How does this theory form the basis for architecture? Triple O has been most commonly used by those designers, such as SCI-Arc director and CEO Hernan Diaz Alonso and undergraduate program chair Tom Wiscombe, AIA, who rely on the semiautomatic, parametric, or algorithmic production of forms and images through computers to justify their activities. Their shape-shifting blobs and morphing patterns without any stylistic affect or effect are themselves going with the flow, becoming tools sliding into and out of images. For these designers, architecture searches for a way to be part of the society of tools. Others use the computer to collect and assemble existing objects, denuding them of associate meaning—this is the path the Yale professor and architect Mark Foster Gage takes to create his luscious images of skyscrapers and museums made out of objects he finds on Google image searches.
On a larger level, the theoretician Manuel DeLanda has offered the notion that urban and even national form comes out of the interaction not just of human beings but also of institutions, so that we might understand the effects as being themselves tools of the continual self-organization and reorganization of governments, NGOs, pressure groups, churches, companies, and every other assembly of human tools.
Perhaps another tack might be to ask what Harman’s “orchid-like residues, phantom objects devoid of serviceability” might be, and what we can do with them.

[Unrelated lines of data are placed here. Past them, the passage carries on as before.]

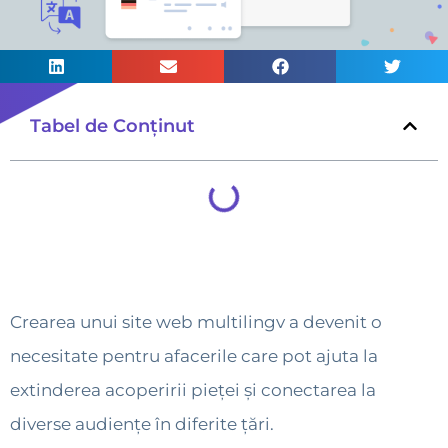
Tabel de Conținut
Crearea unui site web multilingv a devenit o
necesitate pentru afacerile care pot ajuta la
extinderea acoperirii pieței și conectarea la
diverse audiențe în diferite țări.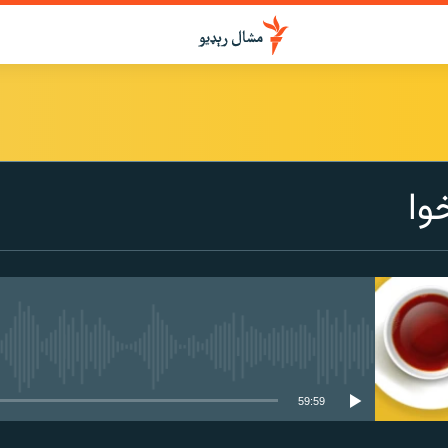
درواخلئ
وا
ګډ یې کړئ یا واخلئ
هېڅ میډیايي سرچینه اوس نشته
59:59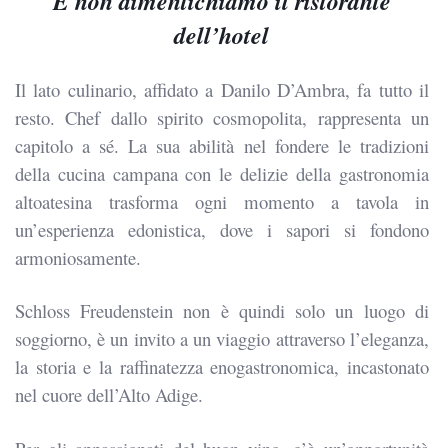
E non dimentichiamo il ristorante
dell’hotel
Il lato culinario, affidato a Danilo D’Ambra, fa tutto il
resto. Chef dallo spirito cosmopolita, rappresenta un
capitolo a sé. La sua abilità nel fondere le tradizioni
della cucina campana con le delizie della gastronomia
altoatesina trasforma ogni momento a tavola in
un’esperienza edonistica, dove i sapori si fondono
armoniosamente.
Schloss Freudenstein non è quindi solo un luogo di
soggiorno, è un invito a un viaggio attraverso l’eleganza,
la storia e la raffinatezza enogastronomica, incastonato
nel cuore dell’Alto Adige.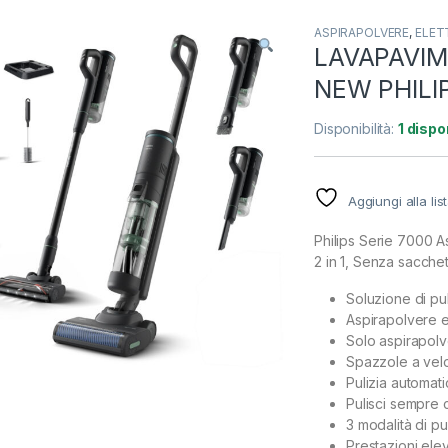
ASPIRAPOLVERE
,
ELET
LAVAPAVIM
NEW PHILI
Disponibilità:
1 dispon
Aggiungi alla lis
Philips Serie 7000 A
2 in 1, Senza sacche
Soluzione di puli
Aspirapolvere e
Solo aspirapolv
Spazzole a velo
Pulizia automati
Pulisci sempre 
3 modalità di pu
Prestazioni elev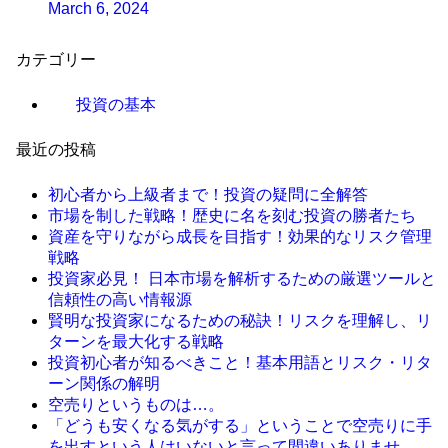
March 6, 2024
カテゴリー
投資の基本
最近の投稿
初心者から上級者まで！投資の疑問に全解答
市場を制した戦略！歴史に名を刻む投資の勝者たち
資産を守りながら成長を目指す！効果的なリスク管理
戦略
投資家必見！ 日本市場を解析するための厳選ツールと
信頼性の高い情報源
賢明な投資家になるための秘訣！リスクを理解し、リ
ターンを最大化する戦略
投資初心者が知るべきこと！基本用語とリスク・リタ
ーン関係の解明
空売りというものは…。
「どうも安くなる気がする」ということで空売りに手
を出すという人はいないと言って間違いありませ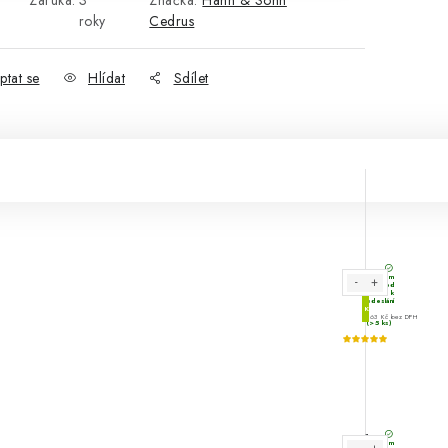
roky
Cedrus
ptat se
Hlídat
Sdílet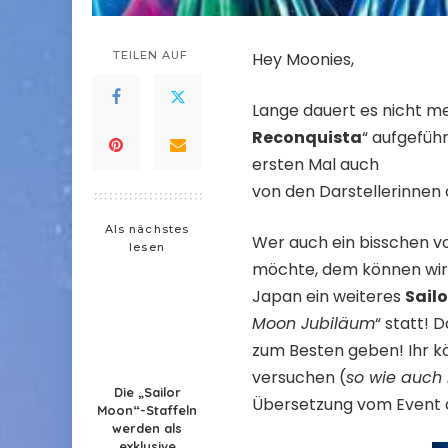
TEILEN AUF
Hey Moonies,
Lange dauert es nicht 
Reconquista
“ aufgefüh
ersten Mal auch
von den Darstellerinnen
Als nächstes
Wer auch ein bisschen 
lesen
möchte, dem können wir
Japan ein weiteres
Sail
Moon Jubiläum
“ statt! 
zum Besten geben! Ihr k
versuchen (
so wie auch 
Die „Sailor
Übersetzung vom Event a
Moon“-Staffeln
werden als
exklusive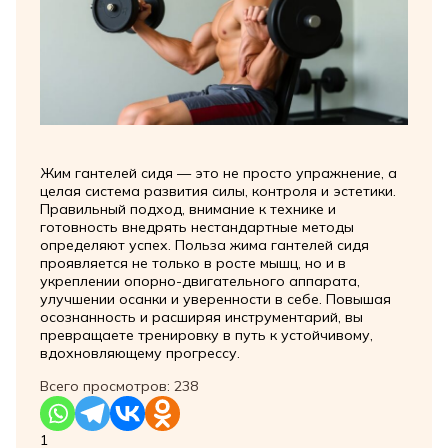
Жим гантелей сидя — это не просто упражнение, а
целая система развития силы, контроля и эстетики.
Правильный подход, внимание к технике и
готовность внедрять нестандартные методы
определяют успех. Польза жима гантелей сидя
проявляется не только в росте мышц, но и в
укреплении опорно-двигательного аппарата,
улучшении осанки и уверенности в себе. Повышая
осознанность и расширяя инструментарий, вы
превращаете тренировку в путь к устойчивому,
вдохновляющему прогрессу.
Всего просмотров:
238
1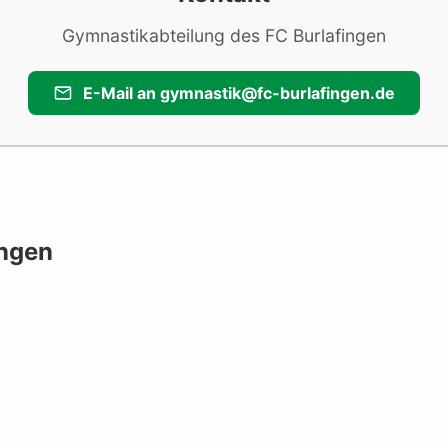
Gymnastikabteilung des FC Burlafingen
E-Mail an gymnastik@fc-burlafingen.de
ingen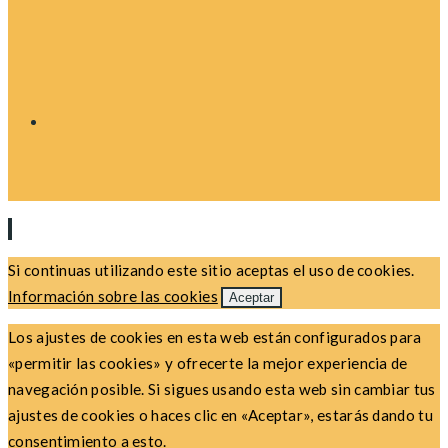
Si continuas utilizando este sitio aceptas el uso de cookies.
Información sobre las cookies
Aceptar
Los ajustes de cookies en esta web están configurados para
«permitir las cookies» y ofrecerte la mejor experiencia de
navegación posible. Si sigues usando esta web sin cambiar tus
ajustes de cookies o haces clic en «Aceptar», estarás dando tu
consentimiento a esto.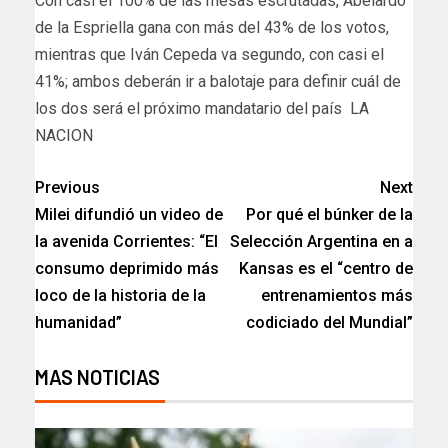
​Con casi el 100% de las mesas escrutadas, Abelardo
de la Espriella gana con más del 43% de los votos,
mientras que Iván Cepeda va segundo, con casi el
41%; ambos deberán ir a balotaje para definir cuál de
los dos será el próximo mandatario del país LA
NACION
Previous
Next
Milei difundió un video de
Por qué el búnker de la
la avenida Corrientes: “El
Selección Argentina en a
consumo deprimido más
Kansas es el “centro de
loco de la historia de la
entrenamientos más
humanidad”
codiciado del Mundial”
MAS NOTICIAS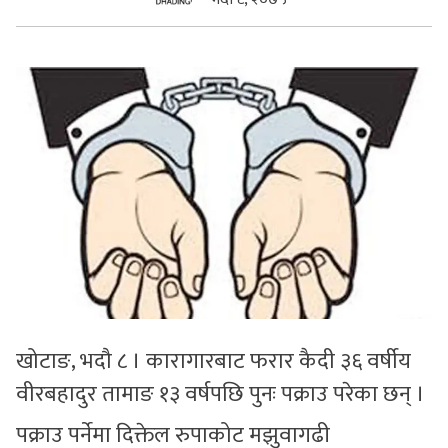
सुचनाहरु
स्वास्थ्य
भिडियो
खोटाङ, भदौ ८ । कारागारबाट फरार कैदी ३६ वर्षीय
वीरबहादुर तामाङ १३ वर्षपछि पुनः पक्राउ परेका छन् ।
पक्राउ पर्नेमा दिक्तेल रुपाकोट मझुवागढी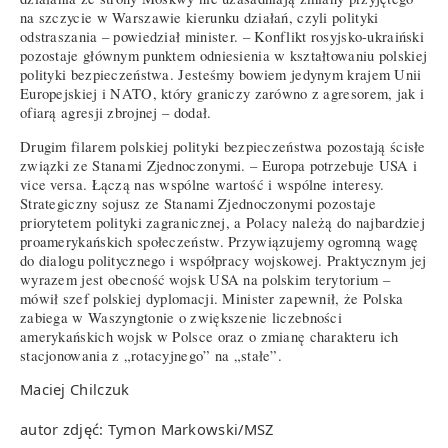
na szczycie w Warszawie kierunku działań, czyli polityki
odstraszania – powiedział minister. – Konflikt rosyjsko-ukraiński
pozostaje głównym punktem odniesienia w kształtowaniu polskiej
polityki bezpieczeństwa. Jesteśmy bowiem jedynym krajem Unii
Europejskiej i NATO, który graniczy zarówno z agresorem, jak i
ofiarą agresji zbrojnej – dodał.
Drugim filarem polskiej polityki bezpieczeństwa pozostają ścisłe
związki ze Stanami Zjednoczonymi. – Europa potrzebuje USA i
vice versa. Łączą nas wspólne wartość i wspólne interesy.
Strategiczny sojusz ze Stanami Zjednoczonymi pozostaje
priorytetem polityki zagranicznej, a Polacy należą do najbardziej
proamerykańskich społeczeństw. Przywiązujemy ogromną wagę
do dialogu politycznego i współpracy wojskowej. Praktycznym jej
wyrazem jest obecność wojsk USA na polskim terytorium –
mówił szef polskiej dyplomacji. Minister zapewnił, że Polska
zabiega w Waszyngtonie o zwiększenie liczebności
amerykańskich wojsk w Polsce oraz o zmianę charakteru ich
stacjonowania z „rotacyjnego” na „stałe”.
Maciej Chilczuk
autor zdjęć: Tymon Markowski/MSZ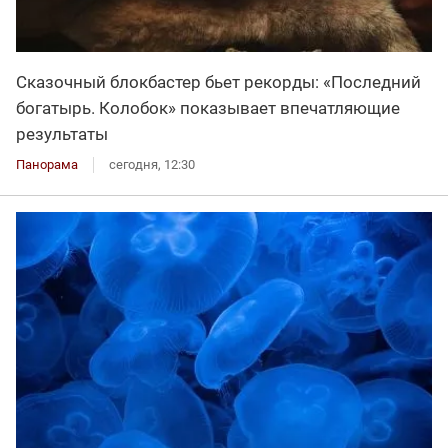
Сказочный блокбастер бьет рекорды: «Последний
богатырь. Колобок» показывает впечатляющие
результаты
Панорама
сегодня, 12:30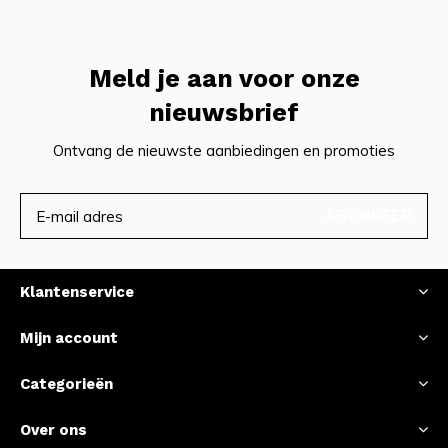
Meld je aan voor onze
nieuwsbrief
Ontvang de nieuwste aanbiedingen en promoties
ABONNEER
Klantenservice
Mijn account
Categorieën
Over ons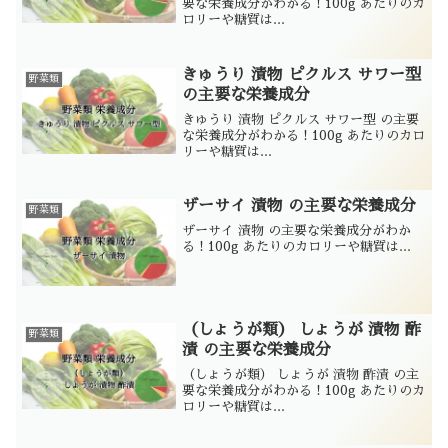
要な栄養成分がわかる！100g あたりのカ
ロリーや糖質は...
きゅうり 漬物 ピクルス サワー型
野菜類
の主要な栄養成分
きゅうり 漬物 ピクルス サワー型 の主要
な栄養成分がわかる！100g あたりのカロ
リーや糖質は...
ザーサイ 漬物 の主要な栄養成分
野菜類
ザーサイ 漬物 の主要な栄養成分がわか
る！100g あたりのカロリーや糖質は...
（しょうが類） しょうが 漬物 酢
野菜類
漬 の主要な栄養成分
（しょうが類） しょうが 漬物 酢漬 の主
要な栄養成分がわかる！100g あたりのカ
ロリーや糖質は...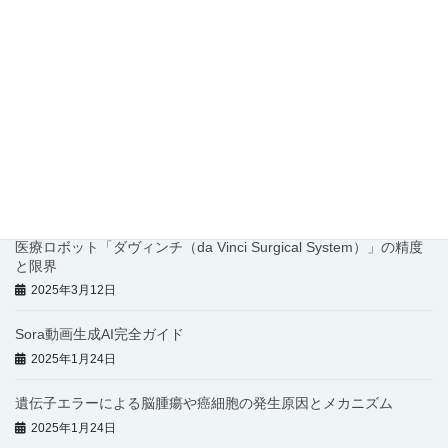
メタバースで会議を行う人気サービス13選
2025年5月17日
【2025年版】生成AI時代に生き残る武器は“AIスキル”｜副業・仕
事・教育に必須の習得ガイド
2025年4月17日
OpenAIの動画生成AI「Sora」が一般公開！料金や使い方、作品例
を徹底解説
2025年4月1日
医療ロボット「ダヴィンチ（da Vinci Surgical System）」の精度
と限界
2025年3月12日
Sora動画生成AI完全ガイド
2025年1月24日
遺伝子エラーによる脳腫瘍や癌細胞の発生原因とメカニズム
2025年1月24日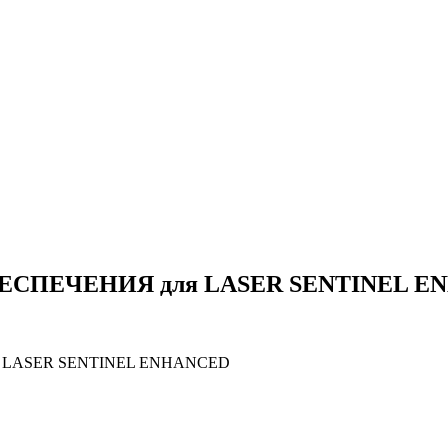
ПЕЧЕНИЯ для LASER SENTINEL E
LASER SENTINEL ENHANCED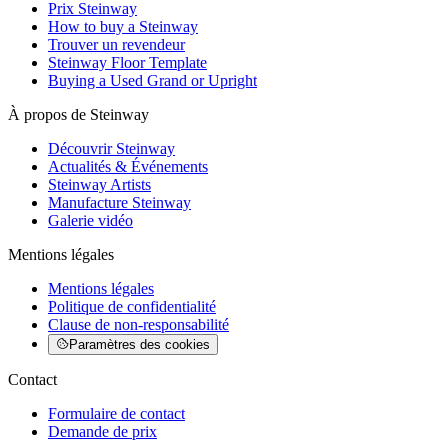
Prix Steinway
How to buy a Steinway
Trouver un revendeur
Steinway Floor Template
Buying a Used Grand or Upright
À propos de Steinway
Découvrir Steinway
Actualités & Événements
Steinway Artists
Manufacture Steinway
Galerie vidéo
Mentions légales
Mentions légales
Politique de confidentialité
Clause de non-responsabilité
Paramètres des cookies
Contact
Formulaire de contact
Demande de prix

I even wonder whether Triple O might be the basis for a new form of organic architecture, one that comes out of and continually disappears into its unfolding as a tool.
Ultimately, however, I am puzzled. Triple O would seem to give lie to the notion of design as the organization, framing, and defining of space as a way to create a relation between human beings and both other humans and the world they inhabit. Triple O is part of the branch of philosophy that argues, somewhat ominously, for the “post-human.” It would seem to continually pick apart of architecture as image and as coherent form.
Harman is dismissive of space: “Space, for example, comes to be defined as nothing other than the freeing of entities from the anonymous referential contexture, in such a way that they take on a specific unique location of their own.” His followers have used Triple O as a tool to argue for saving the planet, and to warn against both the fetishization and the denigration of the natural world. But how do we construct meaning and form in and out of such a world? Harman seems to indicate we do not, yet students of architecture hang on his every word now with as much fervor as they once listened to Manfredo Tafuri, the Marxist Italian architecture historian, tell them that all architecture was no more than an affirmation of capitalist guilt and sublimation. I can only wait to see how architecture appears out of Triple O.